Published July 01, 2008 10:01 pm - One of the great joys life offers is when you can employ your passion for the benefit of those around you.
Passion for beauty is own reward for flower farmer
Daniel McDonald
The Union-Recorder
One of the great joys life offers is when you can employ your passion for the benefit of those around you.
For several years now, Ray Hemphill has been doing just that: Welcoming flower lovers to his home off Highway 49 West to enjoy the beauty of the daylilies that have become so much a part of his life. Almost all of his daylilies are for sale, but whether his visitors leave having bought a couple dozen, or just having enjoyed the view is besides the point. Hemphill loves what he does and the people he meets through the cultivation of flowers and friendships at Ray’s Daylily Farm.
“I take all the money and use it to buy more flowers and fertilizer,” Hemphill said. “It’s really kind of a hobby and that’s all.”
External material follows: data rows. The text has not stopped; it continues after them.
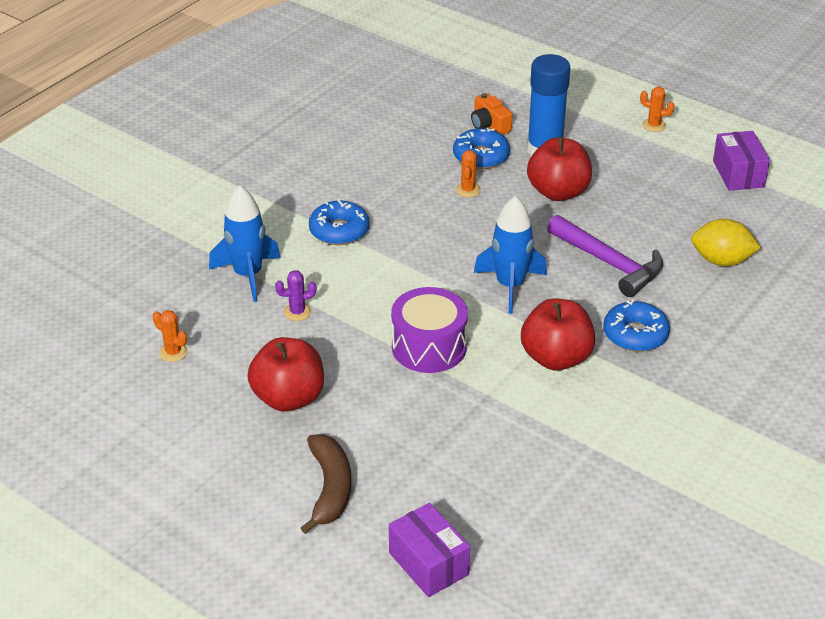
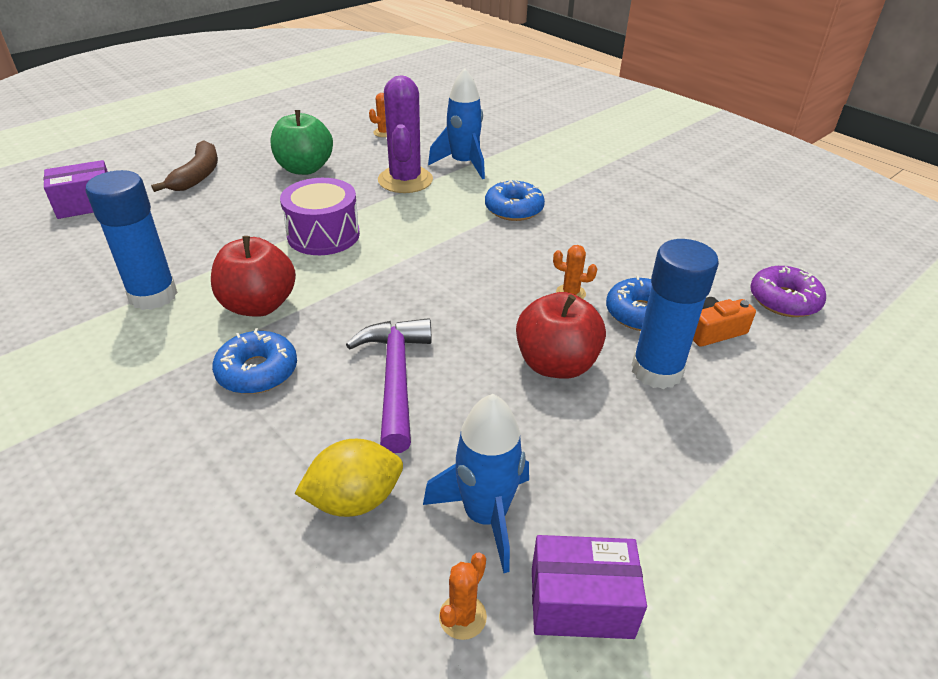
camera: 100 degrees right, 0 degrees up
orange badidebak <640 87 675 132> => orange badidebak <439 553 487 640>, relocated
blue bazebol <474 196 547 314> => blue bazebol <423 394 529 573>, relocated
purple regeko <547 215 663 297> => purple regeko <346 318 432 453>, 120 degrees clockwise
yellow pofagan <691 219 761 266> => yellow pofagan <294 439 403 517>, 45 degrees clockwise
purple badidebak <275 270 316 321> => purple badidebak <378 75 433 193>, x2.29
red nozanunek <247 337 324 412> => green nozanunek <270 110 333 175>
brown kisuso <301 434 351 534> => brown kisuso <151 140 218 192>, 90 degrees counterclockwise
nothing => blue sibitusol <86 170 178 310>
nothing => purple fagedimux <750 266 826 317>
Hemphill’s love of flowers started the way many loves begin when they start at a young age: He didn’t really like them too much. His mother was the person with the love of daylilies, but it was Hemphill who tended her garden.
“She loved everything about flowers,” Hemphill said. “She loved their beauty and how they made your yard look.”
But in his younger days, Hemphill said he didn’t exactly share his mother’s excitement about the beauty he was working to cultivate from the ground up.
“I didn’t really like it back then,” he said. “I didn’t really like digging in the flower garden except to make her happy.”
All that changed after Hemphill’s mother passed away and he was left wondering about the years of beauty he had sown making his mother happy while tending to her flower garden. Before selling his late mother’s house, Hemphill dug up all her daylilies and transported them to his house, even buying a vacant lot adjoining his home to expand his garden.
“Her friends would come by and offer me flowers, and I also bought flowers for 10 years,” Hemphill said. “I had the [adjacent] lot full before I ever considered selling one.”
All the while, the more flowers Hemphill accumulated, the more he became fascinated by them, but it wasn’t just the flowers themselves.
“Many people come to look at the flowers and walk through the yard,” Hemphill said. “I enjoy people.”
Before retiring, Hemphill worked a federal job in Warner Robbins that put him in contact with thousands of people. When he retired from the federal government in 1989, he began to look for something to fill his days.
“I worked all my life around thousands of people,” Hemphill said. “When I retired, it was quite a change.”
The flower garden that started unexpectedly the next year, in about 1991, put Hemphill back in touch with a special kind of people who light up his life each year.
“People who deal with flowers, who are interested in looking at them, the world needs more of them,” he said.